■ QUOTED PASSAGE ■
---+---

OneDrive shows pending on only one shared library but others sync fine

The problematic library likely has a very large number of files or deep folder structure. Open the library in a browser and check the item count in the library settings page. If the library exceeds 30,000 items, split it into smaller libraries using SharePoint content management tools. Then remove and re-add each smaller library to OneDrive.

OneDrive sync engine crashes or freezes during metadata download

Corrupted cached files can cause the sync engine to crash. Exit OneDrive completely by right-clicking the system tray icon and selecting Quit OneDrive. Open File Explorer and navigate to %localappdata%\Microsoft\OneDrive. Delete the settings folder. Restart OneDrive and sign in again. This resets all cached metadata and forces a full re-sync.

Network proxy or firewall blocks metadata requests

Corporate proxies or firewalls sometimes block the specific URLs OneDrive uses for shared library metadata. Verify that the following URLs are allowed: onedrive.live.com and all subdomains, sharepoint.com and all subdomains, and files.1drv.com and all subdomains. Contact your network administrator to confirm these are not filtered. After unblocking, restart OneDrive.

Files On-Demand vs Always Keep on This Device: Key Differences for Shared Libraries

Item Files On-Demand Always Keep on This Device
Description Placeholders only; files download on demand All files downloaded and stored locally
Network dependency Requires constant connection for metadata Requires initial download only
Disk space usage Minimal Full file size
Best for slow networks Not recommended — pending status common Recommended — avoids metadata timeouts
Sync speed after initial download Slower for each file access Faster for local file access

On a slow network, Always keep on this device is the more reliable choice for shared libraries. It eliminates the metadata request overhead that causes the pending status. Switch back to Files On-Demand only after the network connection improves.

---+---

■ EXTRACTED MATERIAL ■
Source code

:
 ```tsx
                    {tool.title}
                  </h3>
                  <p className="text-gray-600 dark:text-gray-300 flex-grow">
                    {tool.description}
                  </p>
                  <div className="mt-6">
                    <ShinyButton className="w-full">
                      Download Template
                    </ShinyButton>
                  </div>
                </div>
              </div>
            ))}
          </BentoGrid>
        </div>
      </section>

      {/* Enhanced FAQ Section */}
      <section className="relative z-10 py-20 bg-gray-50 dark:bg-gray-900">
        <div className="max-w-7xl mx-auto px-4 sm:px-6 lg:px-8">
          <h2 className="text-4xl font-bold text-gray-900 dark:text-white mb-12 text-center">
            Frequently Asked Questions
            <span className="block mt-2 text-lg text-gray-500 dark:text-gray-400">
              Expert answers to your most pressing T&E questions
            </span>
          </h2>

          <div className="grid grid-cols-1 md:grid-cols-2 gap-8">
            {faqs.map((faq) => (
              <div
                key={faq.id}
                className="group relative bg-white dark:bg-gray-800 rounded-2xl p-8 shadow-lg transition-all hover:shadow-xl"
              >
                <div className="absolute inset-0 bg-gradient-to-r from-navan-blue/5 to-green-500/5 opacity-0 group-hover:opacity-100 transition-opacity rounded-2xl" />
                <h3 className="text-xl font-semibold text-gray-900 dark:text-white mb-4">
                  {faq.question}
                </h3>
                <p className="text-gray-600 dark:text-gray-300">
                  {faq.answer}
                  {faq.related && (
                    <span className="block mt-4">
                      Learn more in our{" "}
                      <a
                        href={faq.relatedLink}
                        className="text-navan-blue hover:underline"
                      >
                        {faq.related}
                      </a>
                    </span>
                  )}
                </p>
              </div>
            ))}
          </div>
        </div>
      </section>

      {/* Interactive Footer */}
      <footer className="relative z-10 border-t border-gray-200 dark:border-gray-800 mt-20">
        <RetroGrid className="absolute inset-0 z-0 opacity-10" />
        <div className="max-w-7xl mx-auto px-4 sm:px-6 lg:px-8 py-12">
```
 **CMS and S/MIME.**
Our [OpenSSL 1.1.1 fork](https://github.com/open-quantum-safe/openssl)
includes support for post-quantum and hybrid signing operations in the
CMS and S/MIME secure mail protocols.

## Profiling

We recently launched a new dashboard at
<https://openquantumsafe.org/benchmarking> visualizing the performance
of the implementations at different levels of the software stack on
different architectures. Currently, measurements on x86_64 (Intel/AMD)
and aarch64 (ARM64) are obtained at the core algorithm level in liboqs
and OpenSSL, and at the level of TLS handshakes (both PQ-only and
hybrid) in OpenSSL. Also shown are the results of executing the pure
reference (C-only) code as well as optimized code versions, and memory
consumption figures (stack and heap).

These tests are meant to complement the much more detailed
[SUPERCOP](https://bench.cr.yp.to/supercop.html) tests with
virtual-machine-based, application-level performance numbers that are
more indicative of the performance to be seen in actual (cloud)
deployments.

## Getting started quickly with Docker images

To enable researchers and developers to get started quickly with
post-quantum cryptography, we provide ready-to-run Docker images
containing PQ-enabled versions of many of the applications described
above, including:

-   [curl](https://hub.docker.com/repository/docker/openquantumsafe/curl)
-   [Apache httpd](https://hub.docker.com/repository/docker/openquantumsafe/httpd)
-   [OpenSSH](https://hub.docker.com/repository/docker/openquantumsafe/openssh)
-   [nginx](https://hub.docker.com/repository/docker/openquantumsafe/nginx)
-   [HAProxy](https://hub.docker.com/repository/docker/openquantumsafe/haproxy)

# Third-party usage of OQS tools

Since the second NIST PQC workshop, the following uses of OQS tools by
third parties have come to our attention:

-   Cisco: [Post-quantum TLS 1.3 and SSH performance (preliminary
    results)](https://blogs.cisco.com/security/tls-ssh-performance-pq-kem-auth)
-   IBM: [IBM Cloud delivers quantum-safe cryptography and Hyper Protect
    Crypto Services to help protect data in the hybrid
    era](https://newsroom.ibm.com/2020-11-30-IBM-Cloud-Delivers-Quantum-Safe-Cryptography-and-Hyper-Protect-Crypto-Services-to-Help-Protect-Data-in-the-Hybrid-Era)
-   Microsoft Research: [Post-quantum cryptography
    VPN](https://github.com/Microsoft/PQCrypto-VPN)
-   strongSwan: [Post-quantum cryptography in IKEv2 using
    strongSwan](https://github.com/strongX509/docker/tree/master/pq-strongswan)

---+---

■ YOUR TASK ■
Using the OneDrive troubleshooting text, decide whether each statement agrees with it. Answer yes or no, and quote the words of the text that decide it.
1. A shared library with more than 30,000 items should be split into smaller libraries.
2. Files On-Demand is the recommended setting on slow networks.
3. Deleting the settings folder forces a full re-sync.
You do not need the entries to do this exercise.

■ TASK SOLUTION ■
1. Yes: "If the library exceeds 30,000 items, split it into smaller libraries using SharePoint content management tools."
2. No: "Not recommended — pending status common"
3. Yes: "This resets all cached metadata and forces a full re-sync."